Закончив свою работу, горничная окинула меня равнодушным взглядом.
— Обед принесут в час пополудни, — сообщила мне женщина и, поклонившись, вышла из комнаты, плотно затворив за собой дверь.
*
В течение следующих нескольких дней, которые я провела в постели, горничная заходила ко мне только лишь для того, чтобы оставить на столике поднос с едой, а после забрать его вниз почти нетронутым, да поменять грелку или перестелить белье. Никогда женщина не пыталась сама заговорить со мной, а на вопросы отвечала уклончиво, а то и вовсе предпочитала отмалчиваться. Лорд Кастанелло не появлялся вовсе. Когда же я поинтересовалась у горничной, зашедшей за подносом, могу ли я увидеть супруга, женщина смерила меня долгим взглядом и сухо произнесла:
— Милорд не имеет привычки ставить нас в известность о том, где находится, миледи. А теперь прошу меня извинить.
Дверь вновь захлопнулась, отсекая меня от жизни прочих обитателей дома, и я устало откинулась на подушки, все еще не чувствуя в себе силы выйти за порог комнаты.
Все это до дрожи, до оторопи напоминало тот, другой огромный дом, где я оказалась невольной пленницей после того, как, в надежде расплатиться с долгами, оставшимися после смерти второго мужа, беспечного гуляки Лайнуса, приняла предложение Грэхема Ридберга. После роскошной и пышной свадьбы, предназначенной лишь для того, чтобы пустить пыль в глаза всем сплетникам, распускавшим грязные слушки о, так скажем, нетрадиционных предпочтениях уважаемого господина, Грэхем привез меня в свою загородную усадьбу и полностью потерял ко мне всякий интерес.
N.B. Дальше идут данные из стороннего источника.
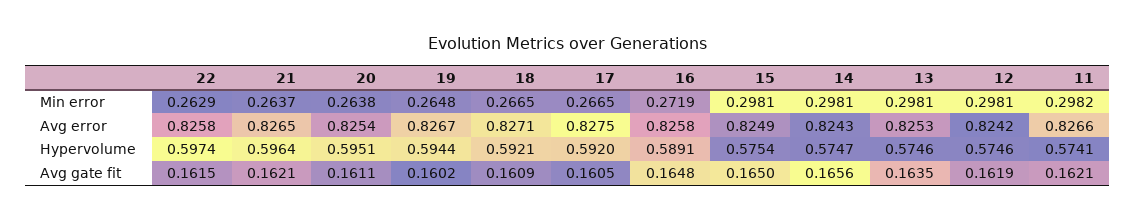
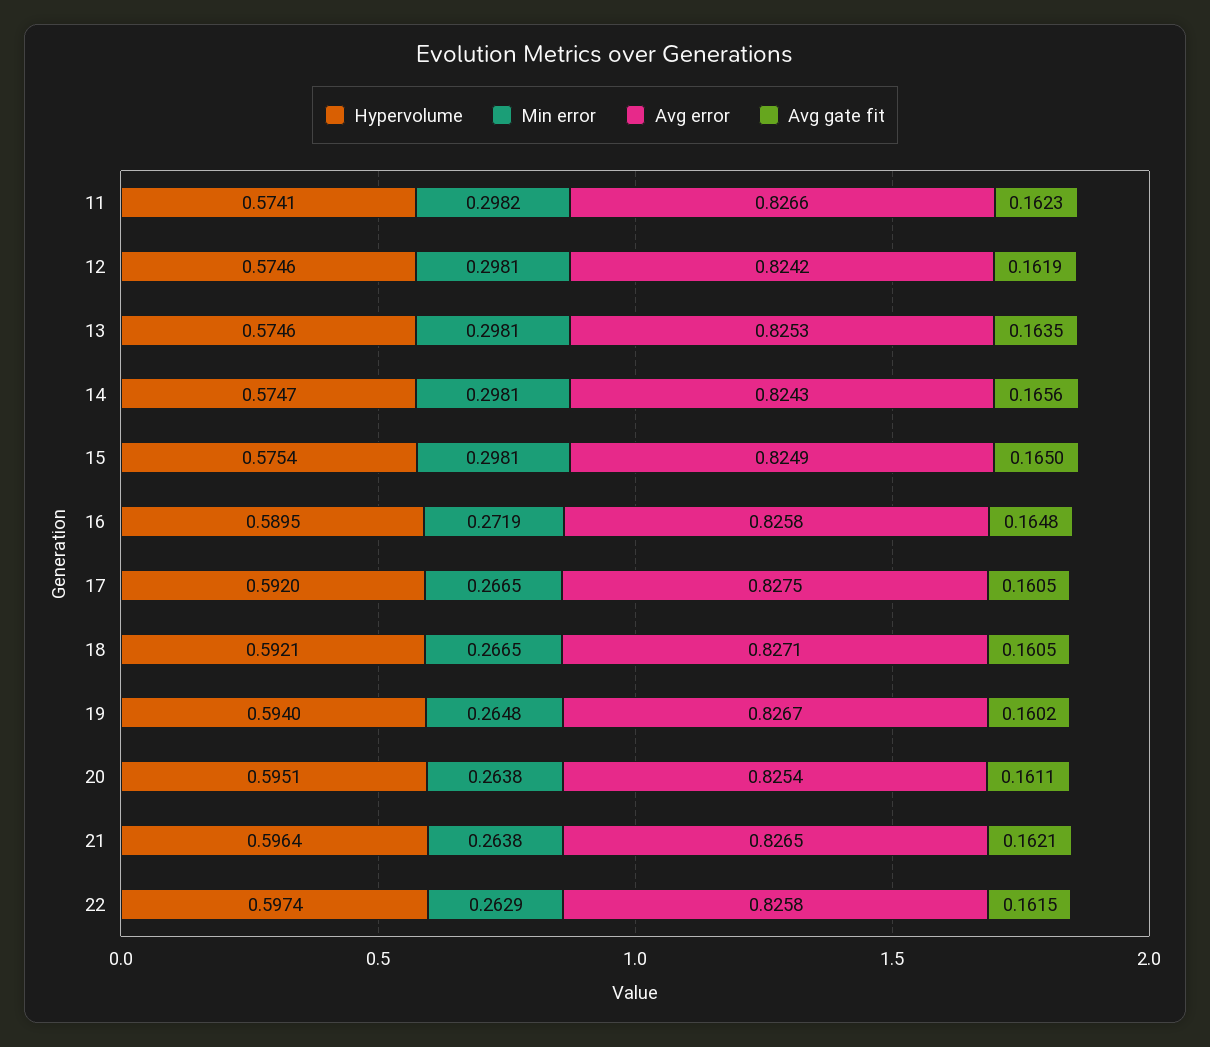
  {
    "Min error": {
      "22": 0.2629,
-     "21": 0.2637,
+     "21": 0.2638,
      "20": 0.2638,
      "19": 0.2648,
      "18": 0.2665,
      "17": 0.2665,
      "16": 0.2719,
      "15": 0.2981,
      "14": 0.2981,
      "13": 0.2981,
      "12": 0.2981,
      "11": 0.2982
    },
    "Avg error": {
      "22": 0.8258,
      "21": 0.8265,
      "20": 0.8254,
      "19": 0.8267,
      "18": 0.8271,
      "17": 0.8275,
      "16": 0.8258,
      "15": 0.8249,
      "14": 0.8243,
      "13": 0.8253,
      "12": 0.8242,
      "11": 0.8266
    },
    "Hypervolume": {
      "22": 0.5974,
      "21": 0.5964,
      "20": 0.5951,
-     "19": 0.5944,
+     "19": 0.594,
      "18": 0.5921,
      "17": 0.592,
-     "16": 0.5891,
+     "16": 0.5895,
      "15": 0.5754,
      "14": 0.5747,
      "13": 0.5746,
      "12": 0.5746,
      "11": 0.5741
    },
    "Avg gate fit": {
      "22": 0.1615,
      "21": 0.1621,
      "20": 0.1611,
      "19": 0.1602,
-     "18": 0.1609,
+     "18": 0.1605,
      "17": 0.1605,
      "16": 0.1648,
      "15": 0.165,
      "14": 0.1656,
      "13": 0.1635,
      "12": 0.1619,
-     "11": 0.1621
+     "11": 0.1623
    }
  }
Наши встречи ограничивались лишь редкими выходами в свет, где мне надлежало производить впечатление довольной и счастливой госпожи Ридберг, не обращая внимания на крепкую, до синяков, хватку, с которой Грэхем стискивал мое предплечье, расточая во все стороны обаятельные улыбки.
Таковы были условия нашей сделки. Господин Ридберг оплачивал все мои немаленькие долги, а я взамен становилась щитом между ним и мнением общества.
В своей усадьбе он не считал нужным притворяться. Мужчины приезжали и уезжали, нисколько не скрываясь, а я старалась не попадаться им на глаза, чтобы не становиться лишний раз предметом презрительных насмешек. Грэхем был мне противен, равно как и его интересы, и в этом единственном вопросе наши чувства были полностью взаимны.
Все до одного слуги знали об увлечениях хозяина и верно оценивали мое положение, подчеркнуто игнорируя существование госпожи Ридберг. Большую часть времени я была предоставлена самой себе, ограниченная в перемещениях садом и библиотекой. Там штудировала все книги университетской программы, которые только могла найти, втайне лелея мечту однажды пройти обучение, получить достойную профессию и перестать, наконец, зависеть от мужчин. Один раз я даже рискнула отправить запрос на заочные курсы, и тем же вечером имела возможность наблюдать, как Грэхем вскрыл, прочел и разорвал письмо, глядя мне в глаза. Казалось, этот небольшой спектакль со мной в главной роли был единственным разом, когда я доставила ему удовольствие за все годы совместной жизни.
Я никогда и никому не пожелала бы такой смерти, какая постигла Грэхема Ридберга во время охоты. Но, стыдно признаться, после его кончины я испытала невероятное облегчение.
Быть может, сейчас, вновь запертая в четырех стенах и забытая обитателями поместья Кастанелло, я расплачиваюсь с судьбой за давние жестокие мысли?
*
В шкафу обнаружилась кое-какая одежда простого кроя, приблизительно подходящая мне по размеру. В знак траура по Эдвину, я предпочла черное платье. Одевшись и более-менее приведя себя в порядок впервые с того дня, как я оказалась в поместье Кастанелло, я вышла из комнаты. У меня не было часов, но по внутренним ощущениям и положению солнца, ярко светившего в окно, мне казалось, что близилось время обеда. Я рассчитывала в этот час застать хоть кого-то из обитателей дома.